DESCRIPTION (provided by applicant): Osteoporosis is a major health concern linked to age-related decreases in circulating sex steroids that primarily affects bone mass and architecture in cancellous regions of the skeleton. Hormone therapy and exercise can be effective in counteracting this bone loss. One pathway by which these therapeutic factors may act is estrogen receptor-alpha (ER-alpha). However, the mechanisms by which estrogen, ER-alpha and mechanical loading maintain cancellous bone mass or stimulate bone growth are not well understood. The hypotheses to be evaluated in the proposed research are that (1) the structural and material response of the mouse tibial metaphysis to load will be greatest in peripubescent mice and will decrease with age to adulthood, mirroring ER-alpha expression in the bone; and (2) as ER-alpha is expected to be the primary effector of the adaptive response to load in the skeleton, this response will be significantly diminished in ER-alpha knockout mice relative to the wild types at each corresponding age. Specific Aims: To determine the corticocancellous response of the proximal metaphysis of the mouse tibia to loading with age in both wild type and ER-alpha knockout mice. These aims will be accomplished by applying compressive loads to the tibiae of three age groups of female wild type and ER-alpha knockout mice using an external loading device. The bone's response to the loading regimen in relation to age and ER-alpha expression will be addressed by examining the corticocancellous architecture, material properties, cellular activities, and load bearing capacity in the metaphysis relative to the unloaded limb. Significance: This project will produce unique data regarding the role of ER-alpha in normal bone development and load mechanotransduction. This work will demonstrate the efficacy of in vivo loading to maintain or stimulate growth in cancellous bone with age and the role of ER-alpha in normal bone development and in mediating bone's response to external loads. The goal of the proposed study is to understanding the molecular and mechanical mechanisms by which cancellous bone adapts to load, both in the presence and absence of estrogen. The insights gained by the proposed study are critical for developing therapeutic strategies to inhibit age-related and postmenopausal bone loss.

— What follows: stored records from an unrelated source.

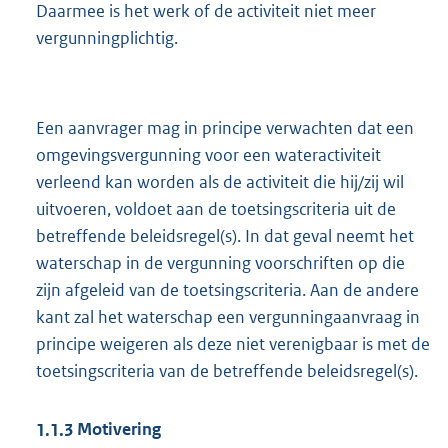
Daarmee is het werk of de activiteit niet meer
vergunningplichtig.
Een aanvrager mag in principe verwachten dat een
omgevingsvergunning voor een wateractiviteit
verleend kan worden als de activiteit die hij/zij wil
uitvoeren, voldoet aan de toetsingscriteria uit de
betreffende beleidsregel(s). In dat geval neemt het
waterschap in de vergunning voorschriften op die
zijn afgeleid van de toetsingscriteria. Aan de andere
kant zal het waterschap een vergunningaanvraag in
principe weigeren als deze niet verenigbaar is met de
toetsingscriteria van de betreffende beleidsregel(s).
1.1.3
Motivering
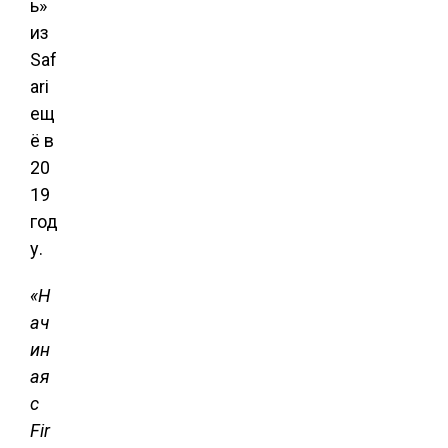
ь»
из
Saf
ari
ещ
ё в
20
19
год
у.
«Н
ач
ин
ая
с
Fir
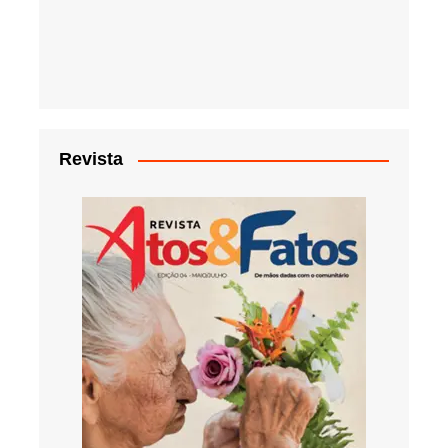
Revista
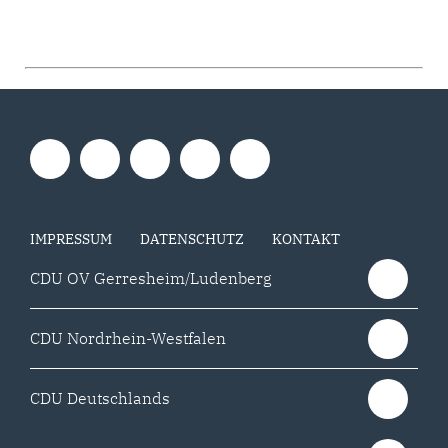
IMPRESSUM
DATENSCHUTZ
KONTAKT
CDU OV Gerresheim/Ludenberg
CDU Nordrhein-Westfalen
CDU Deutschlands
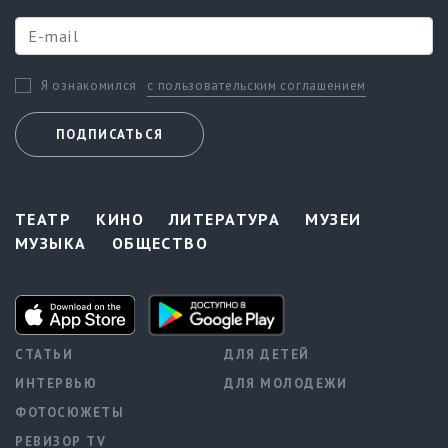
с пользовательским соглашением
Я ознакомился
ПОДПИСАТЬСЯ
ТЕАТР
КИНО
ЛИТЕРАТУРА
МУЗЕИ
МУЗЫКА
ОБЩЕСТВО
СТАТЬИ
ДЛЯ ДЕТЕЙ
ИНТЕРВЬЮ
ДЛЯ МОЛОДЕЖИ
ФОТОСЮЖЕТЫ
РЕВИЗОР TV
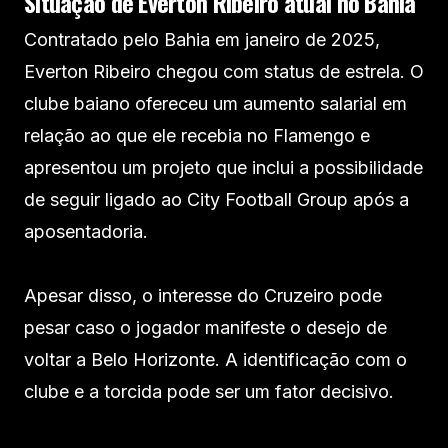
Situação de Everton Ribeiro atual no Bahia
Contratado pelo Bahia em janeiro de 2025,
Everton Ribeiro chegou com status de estrela. O
clube baiano ofereceu um aumento salarial em
relação ao que ele recebia no Flamengo e
apresentou um projeto que inclui a possibilidade
de seguir ligado ao City Football Group após a
aposentadoria.
Apesar disso, o interesse do Cruzeiro pode
pesar caso o jogador manifeste o desejo de
voltar a Belo Horizonte. A identificação com o
clube e a torcida pode ser um fator decisivo.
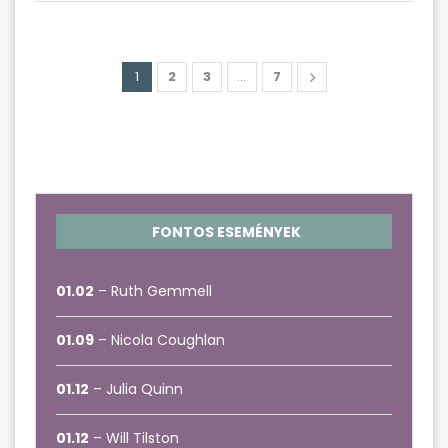
1
2
3
…
7
FONTOS ESEMÉNYEK
01.02
– Ruth Gemmell
01.09
– Nicola Coughlan
01.12
– Julia Quinn
01.12
– Will Tilston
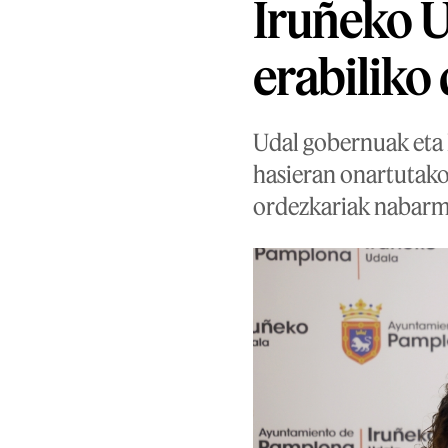
Iruñeko U
erabiliko 
Udal gobernuak eta 
hasieran onartutako
ordezkariak nabarme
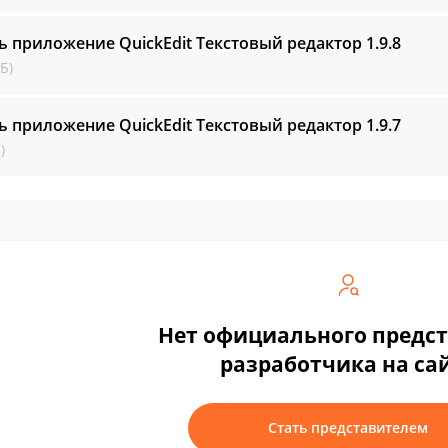
ь приложение QuickEdit Текстовый редактор
1.9.8
Б)
ь приложение QuickEdit Текстовый редактор
1.9.7
)
Нет официального предс
разработчика на са
Стать представителем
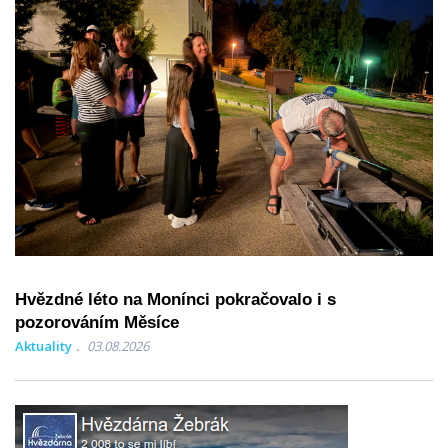
Hvězdné léto na Monínci pokračovalo i s
pozorováním Měsíce
Aktuality
03.08.2026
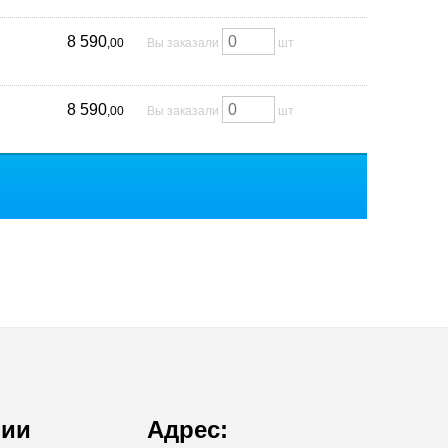
8 590
,00
Вы заказали
шт
8 590
,00
Вы заказали
шт
нии
Адрес:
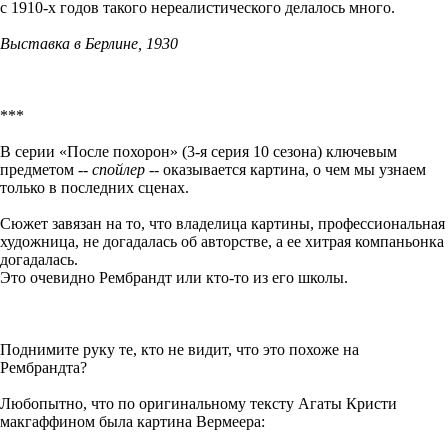
с 1910-х годов такого нереалистического делалось много.
Выставка в Берлине, 1930
***
В серии «После похорон» (3-я серия 10 сезона) ключевым
предметом --
спойлер
-- оказывается картина, о чем мы узнаем
только в последних сценах.
Сюжет завязан на то, что владелица картины, профессиональная
художница, не догадалась об авторстве, а ее хитрая компаньонка
догадалась.
Это очевидно Рембрандт или кто-то из его школы.
Поднимите руку те, кто не видит, что это похоже на
Рембрандта?
Любопытно, что по оригинальному тексту Агаты Кристи
макгаффином была картина Вермеера:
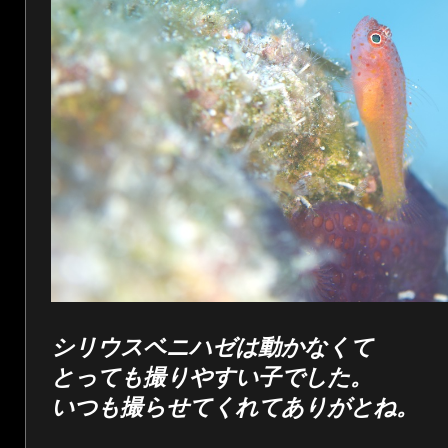
シリウスベニハゼは動かなくて
とっても撮りやすい子でした。
いつも撮らせてくれてありがとね。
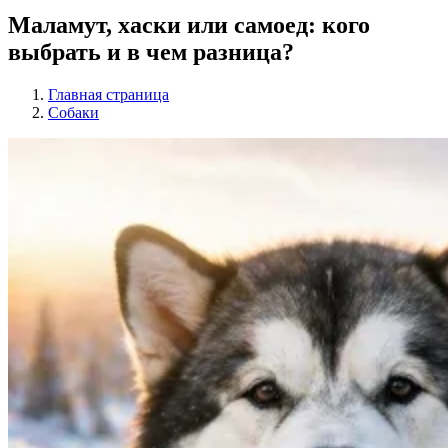
Маламут, хаски или самоед: кого
выбрать и в чем разница?
Главная страница
Собаки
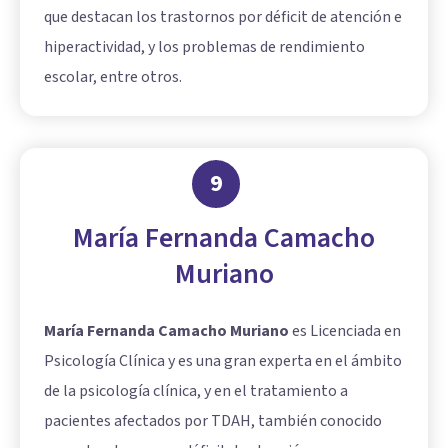
que destacan los trastornos por déficit de atención e
hiperactividad, y los problemas de rendimiento
escolar, entre otros.
9
María Fernanda Camacho
Muriano
María Fernanda Camacho Muriano
es Licenciada en
Psicología Clínica y es una gran experta en el ámbito
de la psicología clínica, y en el tratamiento a
pacientes afectados por TDAH, también conocido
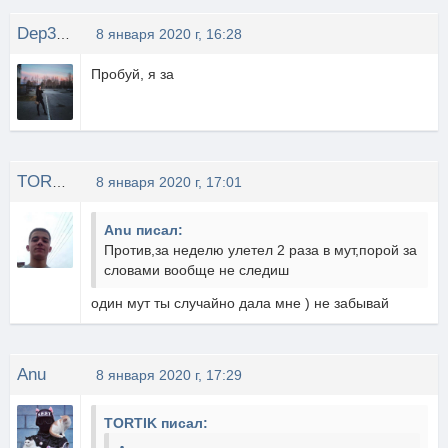
Dep3ka9
8 января 2020 г, 16:28
Пробуй, я за
TORTIK
8 января 2020 г, 17:01
Anu писал:
Против,за неделю улетел 2 раза в мут,порой за
словами вообще не следиш
один мут ты случайно дала мне ) не забывай
Anu
8 января 2020 г, 17:29
TORTIK писал:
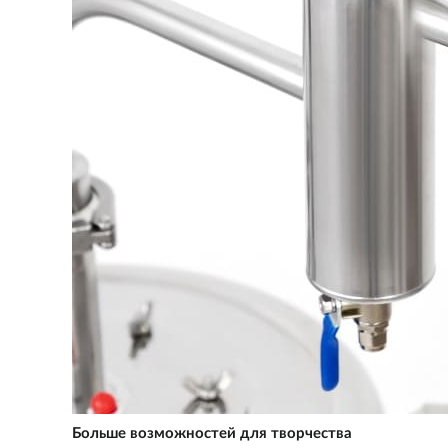
Больше возможностей для творчества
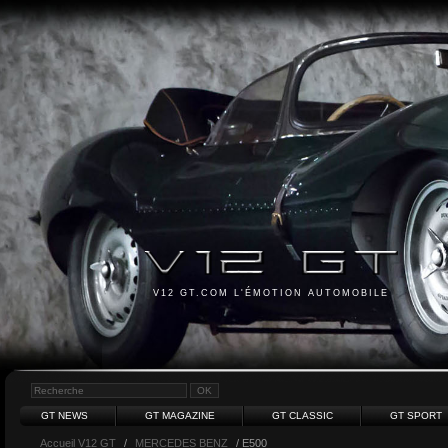
V12 GT.COM L'ÉMOTION AUTOMOBILE
GT NEWS
GT MAGAZINE
GT CLASSIC
GT SPORT
Accueil V12 GT
/
MERCEDES BENZ
/ E500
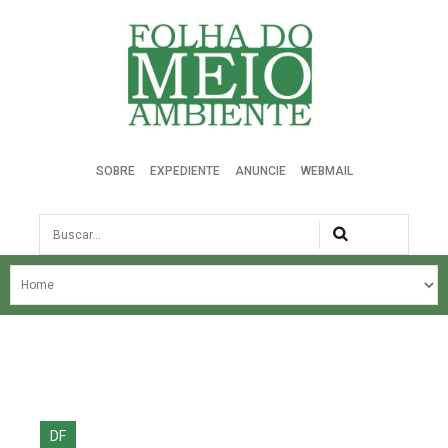
Folha do Meio Ambiente
SOBRE
EXPEDIENTE
ANUNCIE
WEBMAIL
Busca
NOSSA HISTÓRIA
ÚLTIMAS NOTÍCIAS
EDIÇÃO DO MÊS
EDIÇÕES ANTERIORES
DF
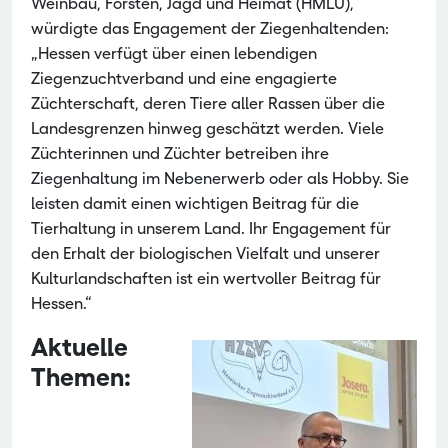
Weinbau, Forsten, Jagd und Heimat (HMLU),
würdigte das Engagement der Ziegenhaltenden:
„Hessen verfügt über einen lebendigen
Ziegenzuchtverband und eine engagierte
Züchterschaft, deren Tiere aller Rassen über die
Landesgrenzen hinweg geschätzt werden. Viele
Züchterinnen und Züchter betreiben ihre
Ziegenhaltung im Nebenerwerb oder als Hobby. Sie
leisten damit einen wichtigen Beitrag für die
Tierhaltung in unserem Land. Ihr Engagement für
den Erhalt der biologischen Vielfalt und unserer
Kulturlandschaften ist ein wertvoller Beitrag für
Hessen.“
Aktuelle
Themen:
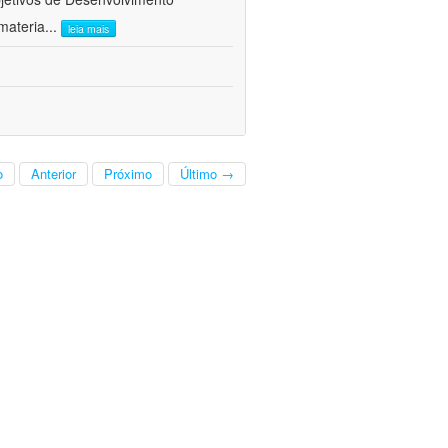
materia
...
leia mais
o
Anterior
Próximo
Último →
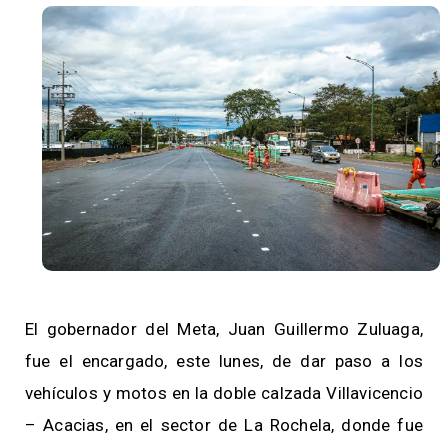
El gobernador del Meta, Juan Guillermo Zuluaga,
fue el encargado, este lunes, de dar paso a los
vehículos y motos en la doble calzada Villavicencio
– Acacias, en el sector de La Rochela, donde fue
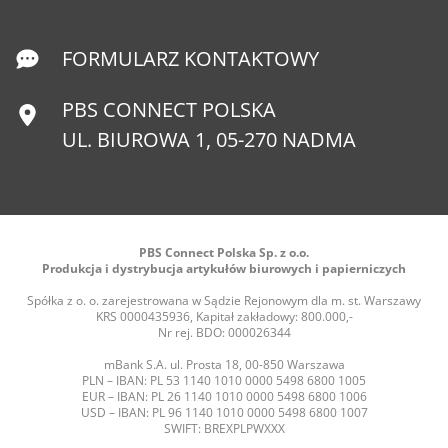
FORMULARZ KONTAKTOWY
PBS CONNECT POLSKA
UL. BIUROWA 1, 05-270 NADMA
PBS Connect Polska Sp. z o.o.
Produkcja i dystrybucja artykułów biurowych i papierniczych
Spółka z o. o. zarejestrowana w Sądzie Rejonowym dla m. st. Warszawy
KRS 0000435936, Kapitał zakładowy: 800.000,-
Nr rej. BDO: 000026344
mBank S.A. ul. Prosta 18, 00-850 Warszawa
PLN – IBAN: PL 53 1140 1010 0000 5498 6800 1005
EUR – IBAN: PL 26 1140 1010 0000 5498 6800 1006
USD – IBAN: PL 96 1140 1010 0000 5498 6800 1007
SWIFT: BREXPLPWXXX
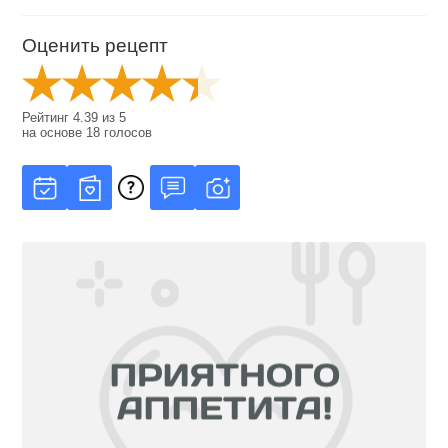
Оценить рецепт
Рейтинг
4.39
из
5
на основе
18
голосов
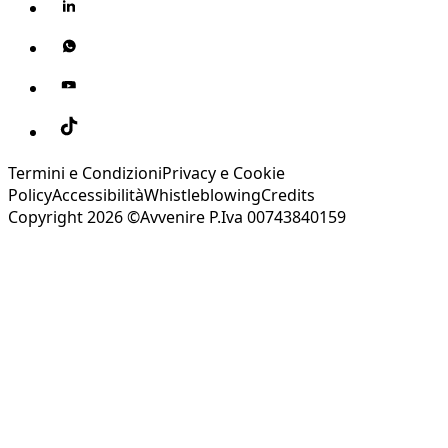
Termini e Condizioni
Privacy e Cookie
Policy
Accessibilità
Whistleblowing
Credits
Copyright 2026 ©Avvenire P.Iva 00743840159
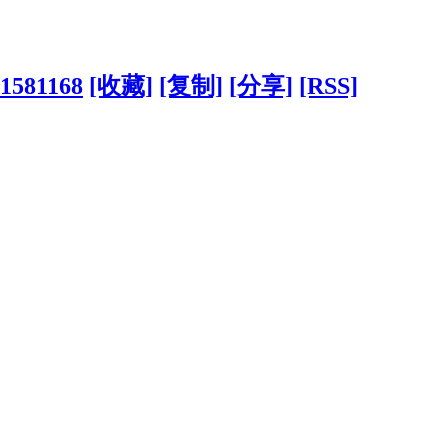
?1581168
[收藏]
[复制]
[分享]
[RSS]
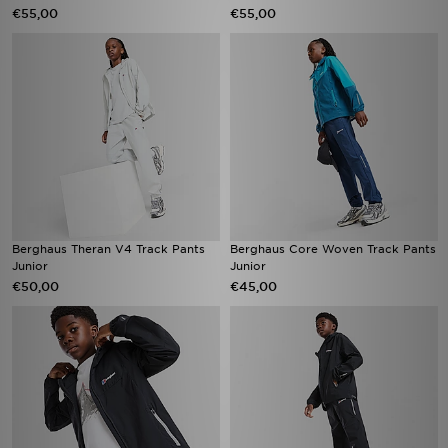
€55,00
€55,00
Berghaus Theran V4 Track Pants
Berghaus Core Woven Track Pants
Junior
Junior
€50,00
€45,00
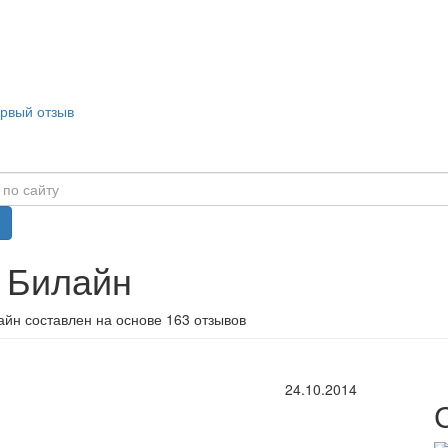
ервый отзыв
 Билайн
айн составлен на основе 163 отзывов
24.10.2014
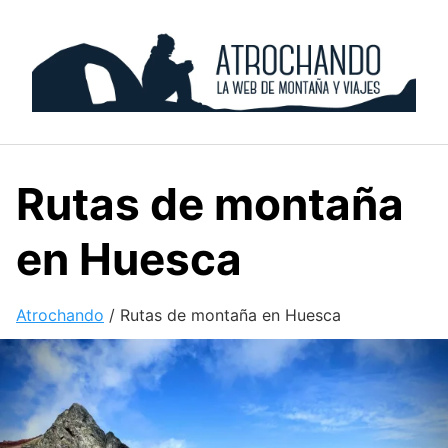
Skip
to
content
Rutas de montaña
en Huesca
Atrochando
/
Rutas de montaña en Huesca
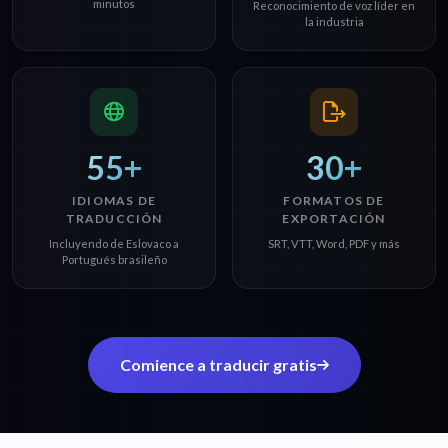
minutos
Reconocimiento de voz líder en
la industria
55+
30+
IDIOMAS DE
FORMATOS DE
TRADUCCIÓN
EXPORTACIÓN
Incluyendo de Eslovaco a
SRT, VTT, Word, PDF y más
Portugués brasileño
Comience a traducir gratis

描述(申请人提供)：骨质疏松症是一个主要的健康问题，与年龄相关的循环性类固醇减少有关，主要影响骨骼松质区域的骨量和结构。激素治疗和运动可以有效地抵消这种骨丢失。这些治疗因子发挥作用的一个途径是雌激素受体-α(ER-α)。然而，雌激素、ER-α和机械负荷维持松质骨量或刺激骨生长的机制尚不清楚。拟议的研究中将要评估的假设是：(1)青春期小鼠胫骨干骺端对负荷的结构和材料反应将最大，并随着年龄的增长而降低，这反映了ER-α在骨骼中的表达；(2)由于ER-α被认为是骨骼对负荷的适应性反应的主要效应者，因此ER-α基因敲除小鼠的这种反应在各个相应年龄段相对于野生型将显著减弱。具体目的：在野生型和ER-α基因敲除小鼠中，确定小鼠胫骨近端干骺端的皮质松质细胞对负荷随年龄增长的反应。这些目标将通过使用外部加载装置对三个年龄组的雌性野生型和ER-α基因敲除小鼠的胫骨施加压缩载荷来实现。骨骼对负荷方案的反应与年龄和ER-α的表达有关，将通过检测相对于未负荷肢体的干骺端的皮质松质细胞结构、材料特性、细胞活动和承载能力来解决。意义：该项目将产生关于ER-α在正常骨骼发育和负荷机械转导中的作用的独特数据。这项工作将证明体内负荷维持或刺激松质骨随年龄增长的有效性，以及ER-α在正常骨发育和介导骨对外部负荷的反应中的作用。这项拟议研究的目的是了解松质骨在雌激素存在和不存在的情况下适应负荷的分子和力学机制。通过拟议的研究获得的见解对于开发治疗策略以抑制与年龄相关的和绝经后的骨丢失至关重要。